OPINIÓN  1 de mayo de 2018

DE LA OLIGARQUÍA TRADICIONAL A LA FINANCIERA

Queda claro que la oligarquía financiera hegemoniza la alianza cambiemos. Por Mario Macaroff

Es el sector más poderoso e insensible del moderno capitalismo. Es también quien con mayor facilidad puede traicionar a sus actuales aliados saliéndose del juego cuando más le convenga.

Aunque los apellidos se repiten es importante conocer la diferencia entre la oligarquía terrateniente y la actual oligarquía financiera integrada al capital financiero internacional.

Aquella vieja oligarquía era apátrida, criminal y despreciaba a nuestro pueblo tanto como ésta pero, mal que les pese, su fuente de ganancia estaba relacionada a la tierra y la tierra no se la podían llevar al extranjero con una transacción bancaria. Estaban condenados a ser argentinos, a preocuparse por lo que pasara en Argentina.

En cambio la nueva oligarquía está integrada al capital financiero internacional, a esa gran nube de dinero virtual que supera varias veces todo el capital productivo del planeta, que entra y sale de los negocios dejando a su paso tierra arrasada.

Numéricamente son una ínfima minoría que nunca podría llegar a gobernar el estado por la vía democrática a menos de que coopten dirigentes de fuerzas políticas y sociales representativas  

Cambiemos es una alianza que se construye sobre la base de un partido vecinal y el aparato político nacional del radicalismo que ha logrado con el discurso antiperonista y anti populista atraer el voto de sectores medios desconformes.

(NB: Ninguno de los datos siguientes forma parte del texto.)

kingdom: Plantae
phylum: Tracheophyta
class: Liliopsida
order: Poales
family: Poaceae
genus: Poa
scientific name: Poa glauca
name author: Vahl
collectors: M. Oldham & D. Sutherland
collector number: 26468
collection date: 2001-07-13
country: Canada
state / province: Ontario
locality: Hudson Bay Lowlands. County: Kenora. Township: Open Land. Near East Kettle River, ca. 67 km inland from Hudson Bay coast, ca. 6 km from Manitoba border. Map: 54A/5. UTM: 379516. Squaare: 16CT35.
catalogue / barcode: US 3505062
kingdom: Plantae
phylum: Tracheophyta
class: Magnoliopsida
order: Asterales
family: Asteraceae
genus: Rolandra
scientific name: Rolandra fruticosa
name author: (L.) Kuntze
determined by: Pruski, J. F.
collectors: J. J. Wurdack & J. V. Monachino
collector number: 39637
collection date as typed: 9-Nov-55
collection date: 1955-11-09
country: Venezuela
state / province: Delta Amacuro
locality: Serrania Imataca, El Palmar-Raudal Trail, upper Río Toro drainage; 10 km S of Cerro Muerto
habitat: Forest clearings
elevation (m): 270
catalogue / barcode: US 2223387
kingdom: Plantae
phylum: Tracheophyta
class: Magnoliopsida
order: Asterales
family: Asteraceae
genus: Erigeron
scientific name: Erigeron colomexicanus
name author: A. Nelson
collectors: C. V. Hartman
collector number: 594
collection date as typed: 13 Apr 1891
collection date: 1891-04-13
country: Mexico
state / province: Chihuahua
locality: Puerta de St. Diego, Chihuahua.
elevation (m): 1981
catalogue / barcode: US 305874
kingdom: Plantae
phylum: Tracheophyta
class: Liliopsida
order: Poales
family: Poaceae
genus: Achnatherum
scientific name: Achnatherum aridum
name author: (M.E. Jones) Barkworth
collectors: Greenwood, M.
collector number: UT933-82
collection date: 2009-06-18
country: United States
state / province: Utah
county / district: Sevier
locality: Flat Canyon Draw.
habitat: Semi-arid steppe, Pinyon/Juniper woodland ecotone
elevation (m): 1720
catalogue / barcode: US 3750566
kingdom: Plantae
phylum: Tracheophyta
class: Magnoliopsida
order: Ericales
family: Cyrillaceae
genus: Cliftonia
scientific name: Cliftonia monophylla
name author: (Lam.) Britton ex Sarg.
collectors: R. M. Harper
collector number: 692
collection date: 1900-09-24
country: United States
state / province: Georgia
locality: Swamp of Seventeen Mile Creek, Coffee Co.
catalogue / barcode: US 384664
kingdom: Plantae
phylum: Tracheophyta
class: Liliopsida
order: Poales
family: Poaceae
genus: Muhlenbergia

Ese frente político y social ha entregado la conducción de su proyecto a la oligarquía financiera, la que no perdió tiempo en desmantelar todo el aparato de control que el estado tenía para evitar los movimientos especulativos de capitales y poner a sus operadores de negocios en los lugares claves.

A medida que la gestión de gobierno avanza las promesas se rompen y los desencantos comienzan a hacerse notar. Primero fueron los jubilados y los trabajadores de ingresos medios con la reforma previsional y los cambios al impuesto al salario. Después los empresarios ligados al mercado interno con la caída del consumo, la apertura de importaciones y la suba de los servicios.

Por supuesto que todavía mantienen un formidable aparato mediático, judicial y muchos aliados con los que reparten algunos beneficios. También una larga lista de políticos y dirigentes corruptos a los que entusiasman con la promesa de un nuevo triunfo electoral.

Los operadores del capital financiero están allí para optimizar la ganancia del capital especulativo, tanto tiempo como sea posible, y para eso reparten promesas y dádivas a sus actuales aliados. La pregunta es que va a pasar cuando abandonen el barco, se lleven la escalera y los dejen colgados del pincel, como la historia contemporánea ya ha mostrado.

No podemos esperar con fatalismo llegar a otra crisis como la del 2001 para reaccionar.

Es momento de darse cuenta que este es un juego en el que la inmensa mayoría de los argentinos vamos a perder y mucho. De superar los rencores políticos y las contradicciones secundarias que tanto tiempo nos han dividido y conformar un amplio frente nacional y popular capaz de presentar una propuesta alternativa a la del capital financiero.